▶

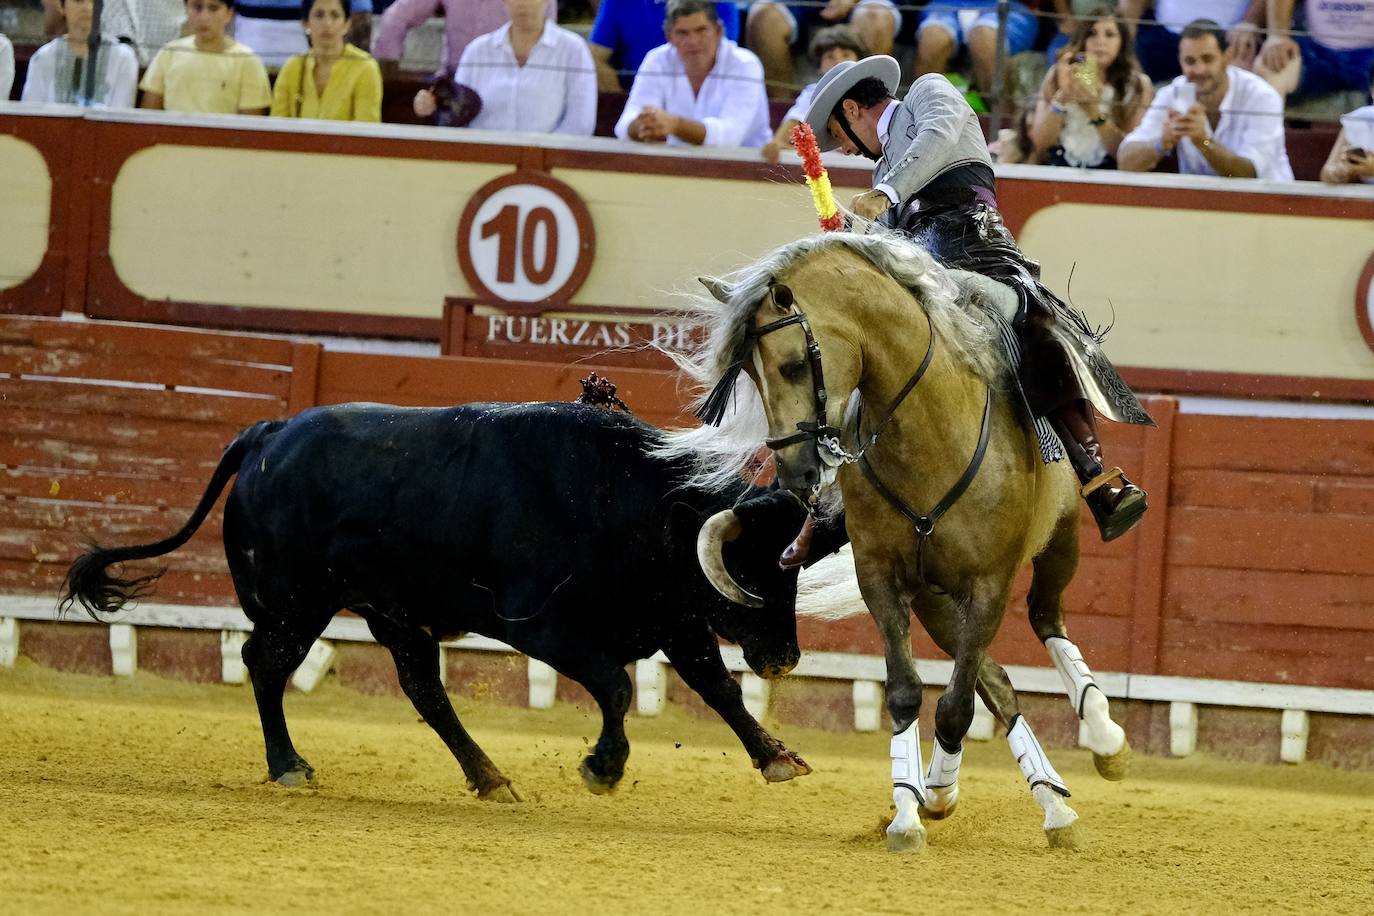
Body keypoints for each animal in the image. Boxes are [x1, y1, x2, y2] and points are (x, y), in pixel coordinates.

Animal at [61, 403, 813, 796]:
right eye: (756, 572)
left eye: (795, 570)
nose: (784, 658)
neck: (627, 503)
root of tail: (265, 434)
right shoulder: (541, 625)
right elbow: (616, 685)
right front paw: (603, 767)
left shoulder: (674, 620)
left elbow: (718, 688)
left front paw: (777, 757)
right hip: (295, 604)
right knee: (265, 664)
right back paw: (290, 767)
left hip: (388, 612)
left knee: (422, 686)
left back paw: (489, 777)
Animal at [659, 230, 1132, 851]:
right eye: (750, 377)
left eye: (792, 365)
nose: (796, 473)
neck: (928, 435)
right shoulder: (883, 578)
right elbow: (910, 691)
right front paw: (911, 810)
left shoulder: (989, 584)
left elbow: (955, 706)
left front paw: (933, 793)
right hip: (935, 596)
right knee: (997, 682)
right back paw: (1045, 800)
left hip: (1060, 541)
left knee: (1044, 619)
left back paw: (1101, 738)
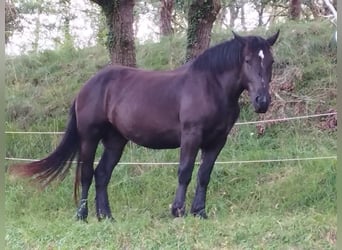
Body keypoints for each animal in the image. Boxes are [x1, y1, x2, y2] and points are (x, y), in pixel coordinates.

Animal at [10, 30, 278, 221]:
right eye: (247, 60)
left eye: (271, 61)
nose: (262, 101)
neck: (211, 86)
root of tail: (86, 87)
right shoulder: (191, 136)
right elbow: (185, 172)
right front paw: (177, 211)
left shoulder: (217, 141)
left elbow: (204, 175)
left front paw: (199, 212)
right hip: (89, 137)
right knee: (86, 174)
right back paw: (82, 216)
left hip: (115, 141)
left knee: (102, 174)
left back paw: (106, 217)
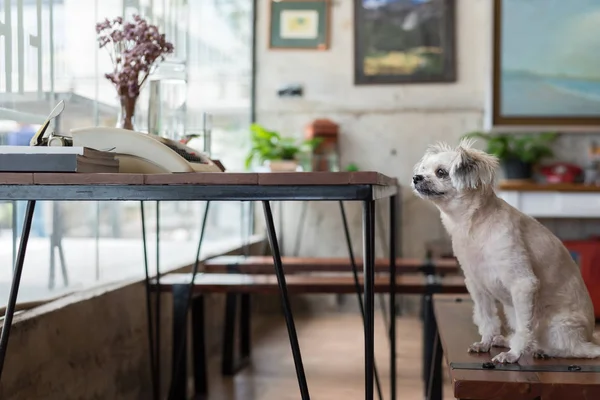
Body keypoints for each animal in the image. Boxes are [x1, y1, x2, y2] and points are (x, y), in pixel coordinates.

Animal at [410, 140, 600, 362]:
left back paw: (539, 350)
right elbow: (487, 319)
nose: (416, 177)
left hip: (556, 326)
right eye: (423, 170)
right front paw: (486, 342)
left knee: (569, 349)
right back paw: (505, 340)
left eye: (441, 172)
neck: (474, 226)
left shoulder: (523, 284)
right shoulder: (477, 285)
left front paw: (514, 355)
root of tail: (589, 337)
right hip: (512, 311)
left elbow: (524, 329)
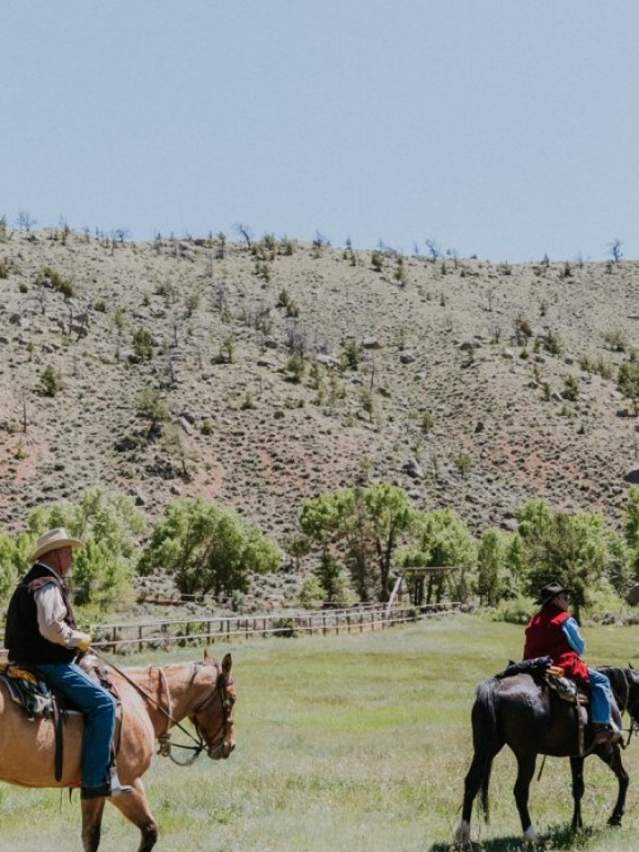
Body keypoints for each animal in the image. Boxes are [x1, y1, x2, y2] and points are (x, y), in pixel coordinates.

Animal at [0, 648, 238, 848]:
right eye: (233, 699)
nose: (230, 745)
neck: (140, 702)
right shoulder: (126, 783)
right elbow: (149, 831)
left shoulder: (93, 788)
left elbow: (90, 836)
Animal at [452, 668, 639, 848]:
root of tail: (495, 688)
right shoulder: (608, 749)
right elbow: (624, 778)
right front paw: (615, 818)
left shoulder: (576, 755)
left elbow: (578, 789)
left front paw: (576, 826)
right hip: (526, 755)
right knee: (520, 791)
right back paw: (532, 837)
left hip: (485, 748)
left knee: (471, 782)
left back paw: (463, 837)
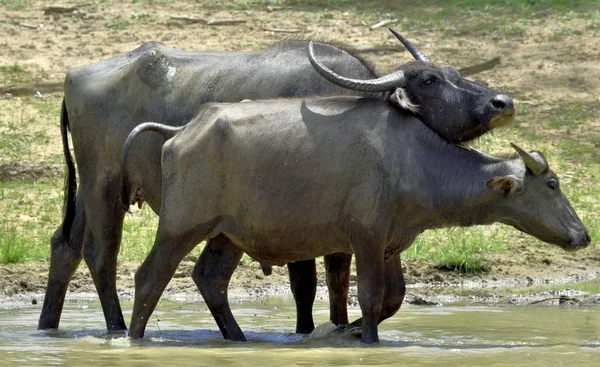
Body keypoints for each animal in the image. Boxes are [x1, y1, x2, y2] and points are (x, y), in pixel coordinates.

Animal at [41, 31, 516, 334]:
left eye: (454, 71)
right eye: (431, 80)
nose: (502, 102)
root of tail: (73, 77)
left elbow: (346, 286)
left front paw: (339, 328)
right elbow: (306, 286)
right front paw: (308, 331)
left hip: (88, 191)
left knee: (65, 247)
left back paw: (48, 326)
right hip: (104, 186)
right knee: (101, 254)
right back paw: (115, 328)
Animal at [122, 61, 592, 344]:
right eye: (552, 184)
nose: (583, 236)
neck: (415, 158)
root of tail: (184, 130)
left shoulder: (392, 243)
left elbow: (392, 299)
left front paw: (340, 333)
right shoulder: (365, 238)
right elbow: (368, 297)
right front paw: (365, 339)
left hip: (227, 235)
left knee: (210, 279)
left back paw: (238, 339)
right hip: (181, 227)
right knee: (149, 278)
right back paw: (132, 338)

◀

Exercise aim
Copy, character for character, the lines from the line that holds "right elbow: (368, 297)" through the final line of the records above.

Exercise answer
right elbow: (368, 297)
right front paw: (365, 339)
left hip: (227, 235)
left knee: (210, 279)
left back paw: (238, 339)
right hip: (181, 227)
right knee: (149, 278)
right back paw: (132, 338)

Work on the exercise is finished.